Jacky Dupont évoque un de ses derniers projets peu communs, pour le compte cette fois d’un thésard du littoral, Olivier Blanpain, et pour le CERN. Le jeune chercheur a imaginé un engin capable de prendre des images de décollement de sédiments au fond des courants : une espèce de demi-socle de charrue qui s’enfonce dans le sol grâce à un guindeau marinisé, un objet pendulaire équipé d’une vitre et au-dessus, une caméra, ce qui permet d’observer comment le sédiment se décolle selon les courants. « C’est une de ces machines un peu bizarres, une de ces solutions pas très élégantes mais qui marchent et ne coûtent pas trop cher », résume-t-il. Toujours en phase de test et d’optimisation, Dyspi (Dynamic Sediment Profile Imagerie) devrait prochainement être disponible pour la communauté scientifique.

Les images du Titanic 

Jacky Dupont confie avoir été extrêmement marqué par une mission sur le Titanic. Avec un électronicien, Bernard Leduc, il avait travaillé sur la transmission d’images par acoustique. Lui s’occupait de la partie mécanique du système. Le duo avait réussi à se faire accepter à bord pour procéder au test, à la faveur d’une campagne de préparation de l’émission télévisée en direct sur l’épave du paquebot, en 1998. L’appareillage avait été placé sur le Nautile, avec une caméra et une tête acoustique.
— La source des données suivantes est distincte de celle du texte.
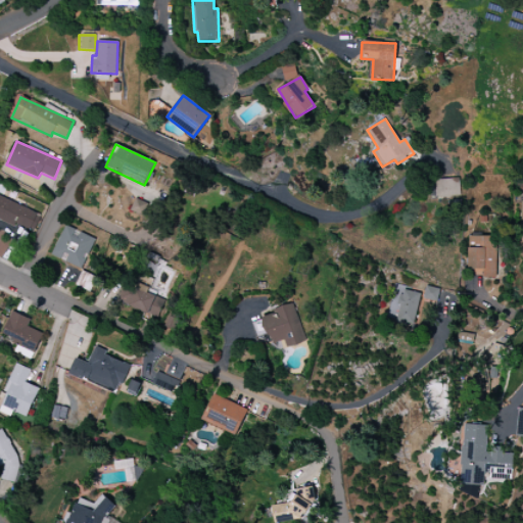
[(435,180),(435,197),(459,197),(459,179),(435,180)]
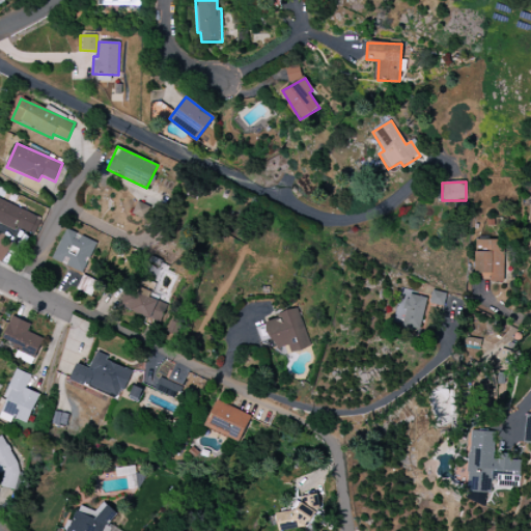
[(32,235),(40,219),(0,199),(0,224),(15,231),(17,227),(32,235)]
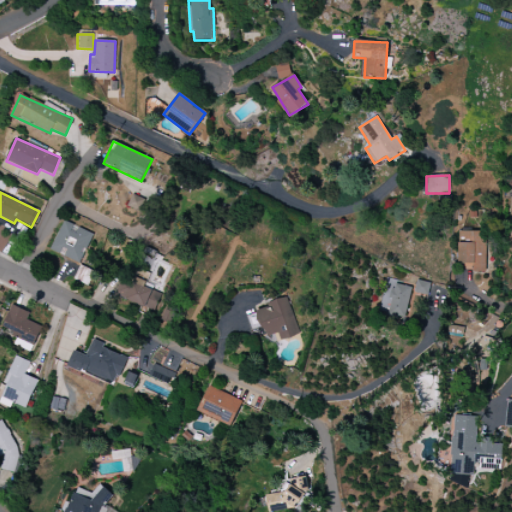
[(140,213),(145,200),(132,194),(127,207),(140,213)]
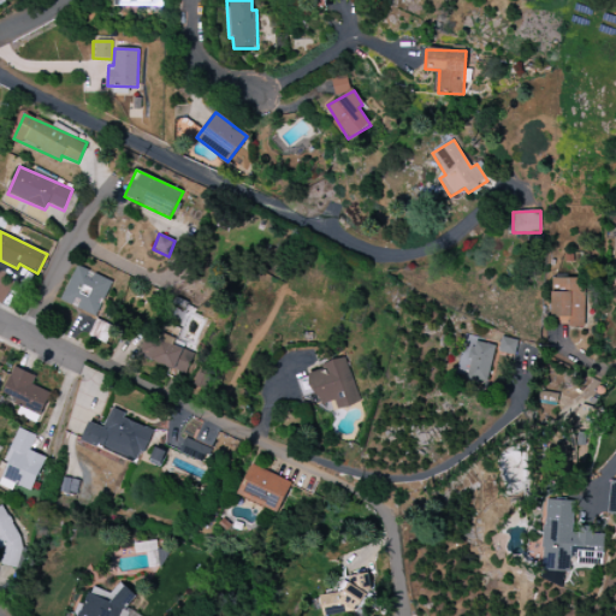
[(60,301),(95,317),(111,282),(76,266),(60,301)]
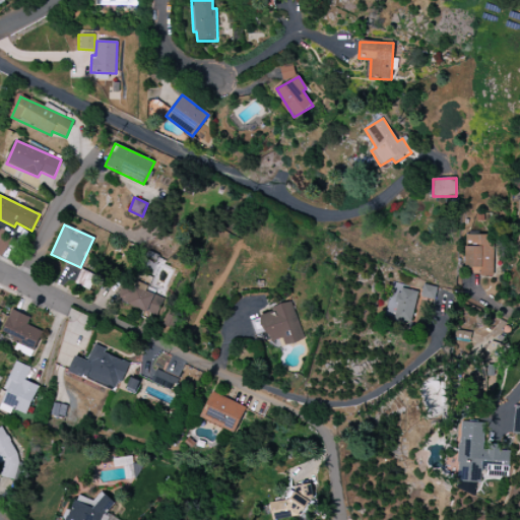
[(466,235),(465,274),(493,275),(494,236),(466,235)]
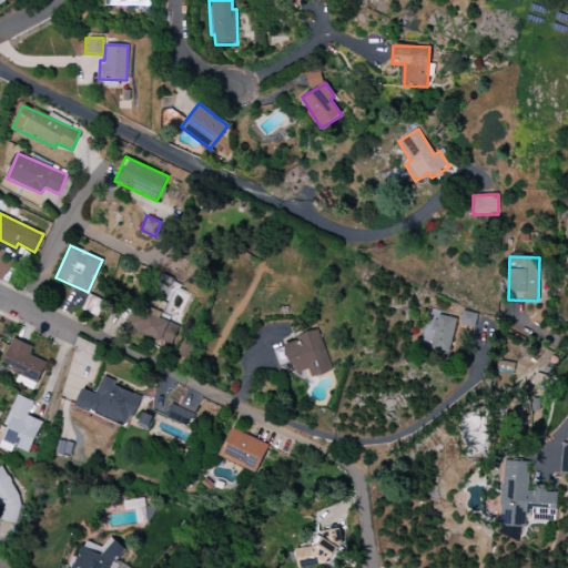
[(129,331),(172,344),(179,322),(149,313),(148,313),(135,310),(129,331)]
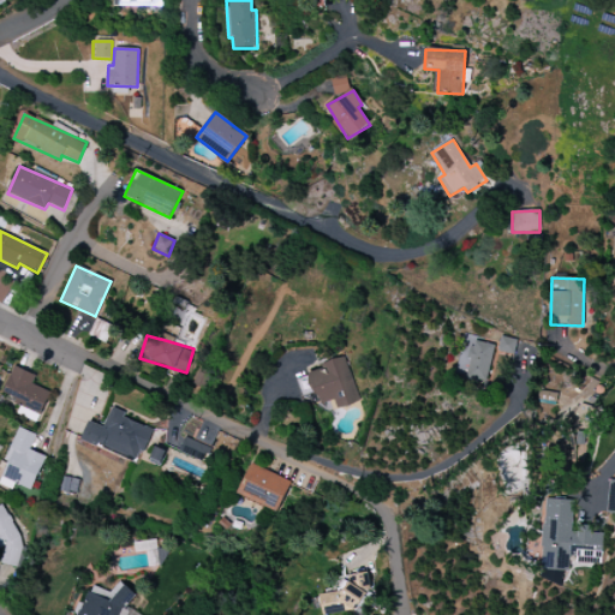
[(520,341),(501,338),(497,351),(517,354),(520,341)]
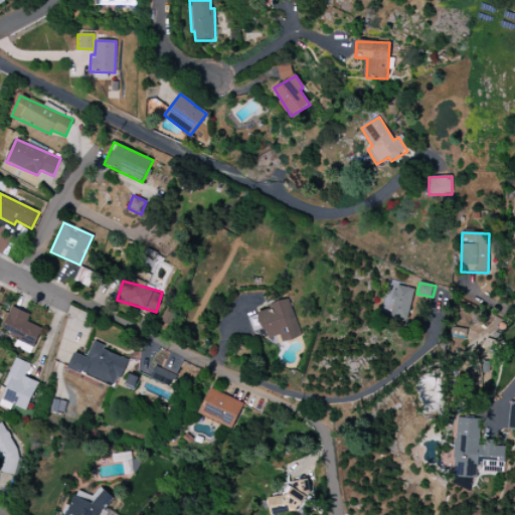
[(396,291),(387,289),(380,314),(406,321),(414,290),(397,285),(396,291)]
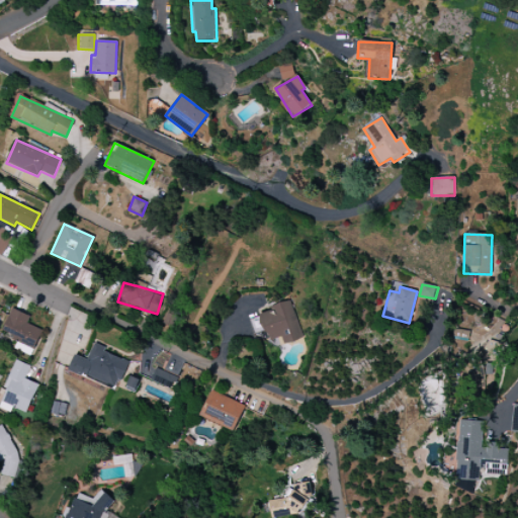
[(269,341),(280,337),(283,345),(303,338),(289,299),(270,307),(272,311),(259,315),(269,341)]
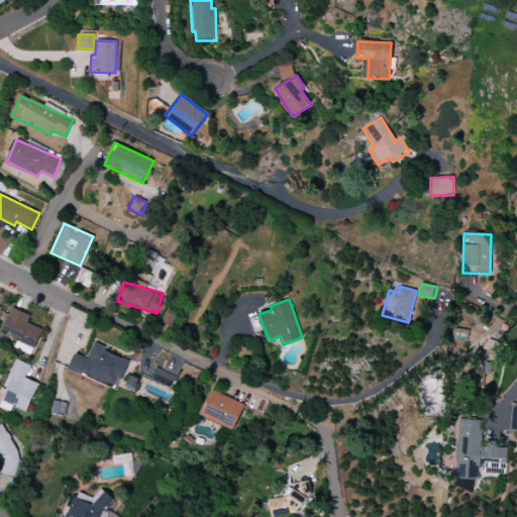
[(2,331),(18,337),(14,348),(31,354),(42,329),(26,323),(29,315),(11,308),(2,331)]
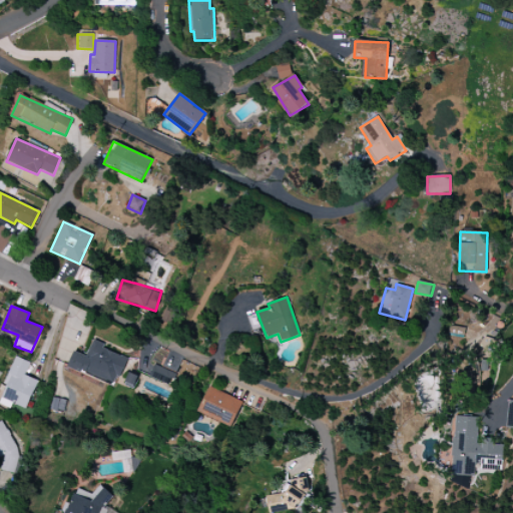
[(74,352),(68,367),(116,385),(126,358),(102,349),(104,344),(93,340),(86,356),(74,352)]
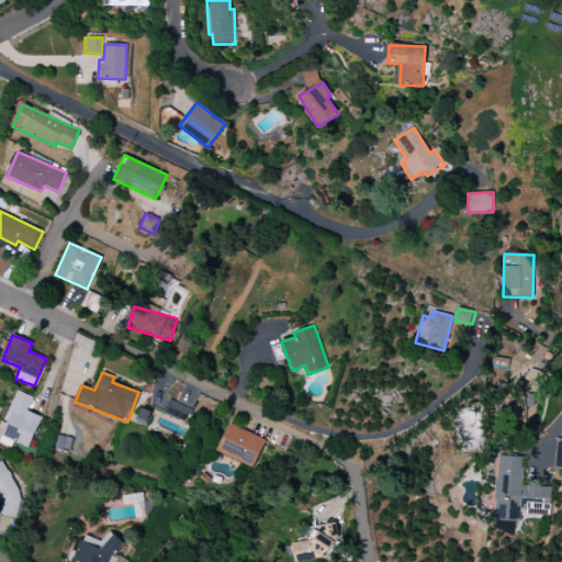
[(29,448),(41,417),(26,412),(32,397),(17,391),(4,420),(8,423),(0,439),(0,442),(10,447),(12,442),(29,448)]
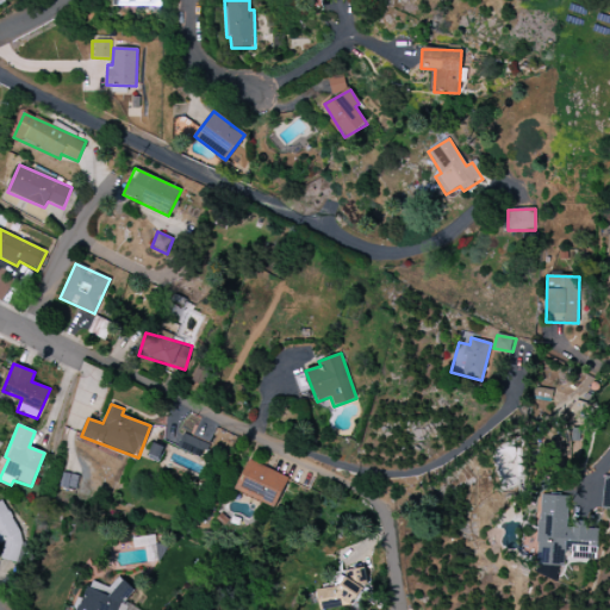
[(207,443),(182,434),(176,448),(201,459),(207,443)]
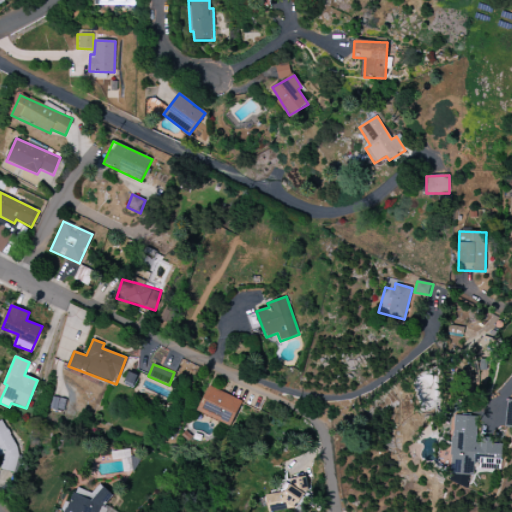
[(233,426),(242,399),(207,387),(198,413),(233,426)]
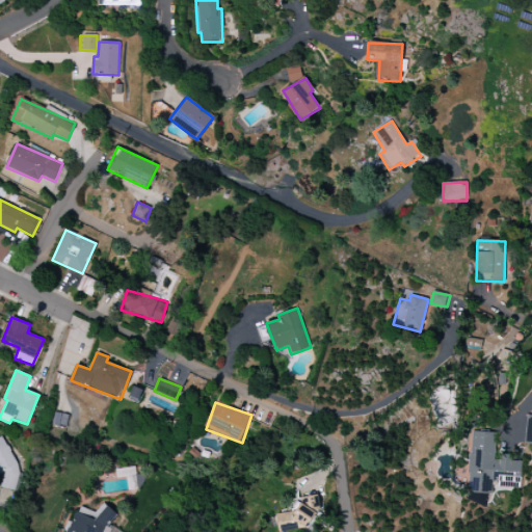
[(468,493),(491,494),(491,481),(507,482),(508,477),(521,478),(522,461),(511,461),(511,455),(496,454),(497,432),(471,431),(468,493)]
Les photos étaient numérisées sur le fond et transmises par acoustique jusqu’au bateau, où les deux hommes les récupéraient. « Avec les calculateurs de l’époque, il fallait plusieurs minutes pour traiter chaque image, mais quelle expérience ! Nous découvrions les photos du Titanic en étant placés juste au-dessus, nous assistions aussi à la remontée des objets récupérés par le Nautile . Tout en songeant au drame qui avait eu lieu… »

Vers la sous-traitance

Sans jamais s’éloigner de la mécanique, il n’a ainsi jamais fait deux fois la même chose. Depuis qu’il a pris la responsabilité de l’atelier, il fait davantage de suivi de fabrication, mais il continue de concevoir des outils. Il a aussi été amené à contrôler régulièrement le travail de sous-traitance, auquel il est de plus en plus souvent fait appel. Les effectifs du bureau d’étude et de l’atelier se sont considérablement réduits, parallèlement au choix de privilégier la sous-traitance de conception. Une orientation dont Jacky Dupont n’est pas convaincu de la pertinence : « Nous passons beaucoup de temps à expliquer le projet, à tel point que nous faisons souvent un avant-projet pour être sûrs d’avoir ce qu’on désire. Sous-traiter la fabrication est plus simple, mais pas le montage ni les essais. » Les sous-traitants ne sont pas équipés pour tester les enceintes résistantes à la pression, ce qui a occasionné quelques moments d’angoisse à l’équipe de l’atelier. Au cours d’un essai d’une enceinte en plexiglas en pression intérieure, les mécaniciens se sont prudemment rabattus dans une autre pièce. Cette enceinte n’inspirait pas confiance… Ils ont arrêté l’expérience, constatant une déformation importante, symptôme d’une erreur de calcul. « On a quand même un nez qui fonctionne », conclut Jacky.